DATA SHOWN>
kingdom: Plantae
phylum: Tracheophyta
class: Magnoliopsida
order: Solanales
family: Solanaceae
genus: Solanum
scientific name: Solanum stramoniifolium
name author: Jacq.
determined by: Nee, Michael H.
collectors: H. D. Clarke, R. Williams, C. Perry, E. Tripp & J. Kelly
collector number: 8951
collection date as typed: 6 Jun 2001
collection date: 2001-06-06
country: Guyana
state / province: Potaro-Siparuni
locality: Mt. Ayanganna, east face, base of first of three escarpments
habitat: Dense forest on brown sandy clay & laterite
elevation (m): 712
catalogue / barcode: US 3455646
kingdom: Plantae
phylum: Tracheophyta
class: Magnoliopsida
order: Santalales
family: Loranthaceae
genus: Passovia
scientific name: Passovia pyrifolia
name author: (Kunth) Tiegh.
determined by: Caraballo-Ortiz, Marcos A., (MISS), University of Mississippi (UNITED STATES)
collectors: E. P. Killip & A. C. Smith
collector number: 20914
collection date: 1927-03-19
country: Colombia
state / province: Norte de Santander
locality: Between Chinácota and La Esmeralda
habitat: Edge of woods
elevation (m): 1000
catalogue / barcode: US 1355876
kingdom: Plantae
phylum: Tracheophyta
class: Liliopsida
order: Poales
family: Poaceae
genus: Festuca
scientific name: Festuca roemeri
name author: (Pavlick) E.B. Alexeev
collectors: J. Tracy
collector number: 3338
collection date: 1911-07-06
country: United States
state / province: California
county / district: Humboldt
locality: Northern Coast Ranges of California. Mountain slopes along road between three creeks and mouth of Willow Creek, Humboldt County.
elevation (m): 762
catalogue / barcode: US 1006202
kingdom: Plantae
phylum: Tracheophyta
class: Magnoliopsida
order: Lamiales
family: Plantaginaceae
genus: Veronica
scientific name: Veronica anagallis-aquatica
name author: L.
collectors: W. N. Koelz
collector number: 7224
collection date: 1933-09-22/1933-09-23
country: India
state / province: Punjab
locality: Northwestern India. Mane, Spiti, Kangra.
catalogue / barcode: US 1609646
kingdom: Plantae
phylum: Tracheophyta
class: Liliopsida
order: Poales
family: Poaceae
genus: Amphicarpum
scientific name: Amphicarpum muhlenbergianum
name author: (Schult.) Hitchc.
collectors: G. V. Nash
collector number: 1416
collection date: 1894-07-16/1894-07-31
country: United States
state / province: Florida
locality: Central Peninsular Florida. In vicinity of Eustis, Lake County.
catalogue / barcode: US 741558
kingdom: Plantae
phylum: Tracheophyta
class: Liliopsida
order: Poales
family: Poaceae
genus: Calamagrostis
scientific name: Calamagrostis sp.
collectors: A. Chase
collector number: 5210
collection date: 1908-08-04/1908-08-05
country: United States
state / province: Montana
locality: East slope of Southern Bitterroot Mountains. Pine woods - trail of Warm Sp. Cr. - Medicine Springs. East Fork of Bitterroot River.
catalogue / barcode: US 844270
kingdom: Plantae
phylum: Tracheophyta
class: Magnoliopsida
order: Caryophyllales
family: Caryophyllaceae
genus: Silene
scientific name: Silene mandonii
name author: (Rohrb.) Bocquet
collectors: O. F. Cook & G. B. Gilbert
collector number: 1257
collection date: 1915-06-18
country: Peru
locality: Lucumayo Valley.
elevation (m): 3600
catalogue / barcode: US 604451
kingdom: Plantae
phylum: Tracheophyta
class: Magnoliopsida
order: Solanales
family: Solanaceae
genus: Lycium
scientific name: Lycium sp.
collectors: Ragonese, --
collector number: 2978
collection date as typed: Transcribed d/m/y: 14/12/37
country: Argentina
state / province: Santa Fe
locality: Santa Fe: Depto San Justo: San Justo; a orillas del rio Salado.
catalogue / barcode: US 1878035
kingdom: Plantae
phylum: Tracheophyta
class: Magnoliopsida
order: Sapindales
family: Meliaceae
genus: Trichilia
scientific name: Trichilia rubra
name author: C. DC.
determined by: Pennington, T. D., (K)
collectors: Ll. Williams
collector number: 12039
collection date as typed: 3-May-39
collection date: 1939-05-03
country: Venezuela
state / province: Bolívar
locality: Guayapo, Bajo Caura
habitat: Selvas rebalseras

DESCRIPTION OF THE TASK> Rewrite all the records above with each "habitat" replaced by "environment" and everything else left unchanged.

FINISHED ANSWER>
kingdom: Plantae
phylum: Tracheophyta
class: Magnoliopsida
order: Solanales
family: Solanaceae
genus: Solanum
scientific name: Solanum stramoniifolium
name author: Jacq.
determined by: Nee, Michael H.
collectors: H. D. Clarke, R. Williams, C. Perry, E. Tripp & J. Kelly
collector number: 8951
collection date as typed: 6 Jun 2001
collection date: 2001-06-06
country: Guyana
state / province: Potaro-Siparuni
locality: Mt. Ayanganna, east face, base of first of three escarpments
environment: Dense forest on brown sandy clay & laterite
elevation (m): 712
catalogue / barcode: US 3455646
kingdom: Plantae
phylum: Tracheophyta
class: Magnoliopsida
order: Santalales
family: Loranthaceae
genus: Passovia
scientific name: Passovia pyrifolia
name author: (Kunth) Tiegh.
determined by: Caraballo-Ortiz, Marcos A., (MISS), University of Mississippi (UNITED STATES)
collectors: E. P. Killip & A. C. Smith
collector number: 20914
collection date: 1927-03-19
country: Colombia
state / province: Norte de Santander
locality: Between Chinácota and La Esmeralda
environment: Edge of woods
elevation (m): 1000
catalogue / barcode: US 1355876
kingdom: Plantae
phylum: Tracheophyta
class: Liliopsida
order: Poales
family: Poaceae
genus: Festuca
scientific name: Festuca roemeri
name author: (Pavlick) E.B. Alexeev
collectors: J. Tracy
collector number: 3338
collection date: 1911-07-06
country: United States
state / province: California
county / district: Humboldt
locality: Northern Coast Ranges of California. Mountain slopes along road between three creeks and mouth of Willow Creek, Humboldt County.
elevation (m): 762
catalogue / barcode: US 1006202
kingdom: Plantae
phylum: Tracheophyta
class: Magnoliopsida
order: Lamiales
family: Plantaginaceae
genus: Veronica
scientific name: Veronica anagallis-aquatica
name author: L.
collectors: W. N. Koelz
collector number: 7224
collection date: 1933-09-22/1933-09-23
country: India
state / province: Punjab
locality: Northwestern India. Mane, Spiti, Kangra.
catalogue / barcode: US 1609646
kingdom: Plantae
phylum: Tracheophyta
class: Liliopsida
order: Poales
family: Poaceae
genus: Amphicarpum
scientific name: Amphicarpum muhlenbergianum
name author: (Schult.) Hitchc.
collectors: G. V. Nash
collector number: 1416
collection date: 1894-07-16/1894-07-31
country: United States
state / province: Florida
locality: Central Peninsular Florida. In vicinity of Eustis, Lake County.
catalogue / barcode: US 741558
kingdom: Plantae
phylum: Tracheophyta
class: Liliopsida
order: Poales
family: Poaceae
genus: Calamagrostis
scientific name: Calamagrostis sp.
collectors: A. Chase
collector number: 5210
collection date: 1908-08-04/1908-08-05
country: United States
state / province: Montana
locality: East slope of Southern Bitterroot Mountains. Pine woods - trail of Warm Sp. Cr. - Medicine Springs. East Fork of Bitterroot River.
catalogue / barcode: US 844270
kingdom: Plantae
phylum: Tracheophyta
class: Magnoliopsida
order: Caryophyllales
family: Caryophyllaceae
genus: Silene
scientific name: Silene mandonii
name author: (Rohrb.) Bocquet
collectors: O. F. Cook & G. B. Gilbert
collector number: 1257
collection date: 1915-06-18
country: Peru
locality: Lucumayo Valley.
elevation (m): 3600
catalogue / barcode: US 604451
kingdom: Plantae
phylum: Tracheophyta
class: Magnoliopsida
order: Solanales
family: Solanaceae
genus: Lycium
scientific name: Lycium sp.
collectors: Ragonese, --
collector number: 2978
collection date as typed: Transcribed d/m/y: 14/12/37
country: Argentina
state / province: Santa Fe
locality: Santa Fe: Depto San Justo: San Justo; a orillas del rio Salado.
catalogue / barcode: US 1878035
kingdom: Plantae
phylum: Tracheophyta
class: Magnoliopsida
order: Sapindales
family: Meliaceae
genus: Trichilia
scientific name: Trichilia rubra
name author: C. DC.
determined by: Pennington, T. D., (K)
collectors: Ll. Williams
collector number: 12039
collection date as typed: 3-May-39
collection date: 1939-05-03
country: Venezuela
state / province: Bolívar
locality: Guayapo, Bajo Caura
environment: Selvas rebalseras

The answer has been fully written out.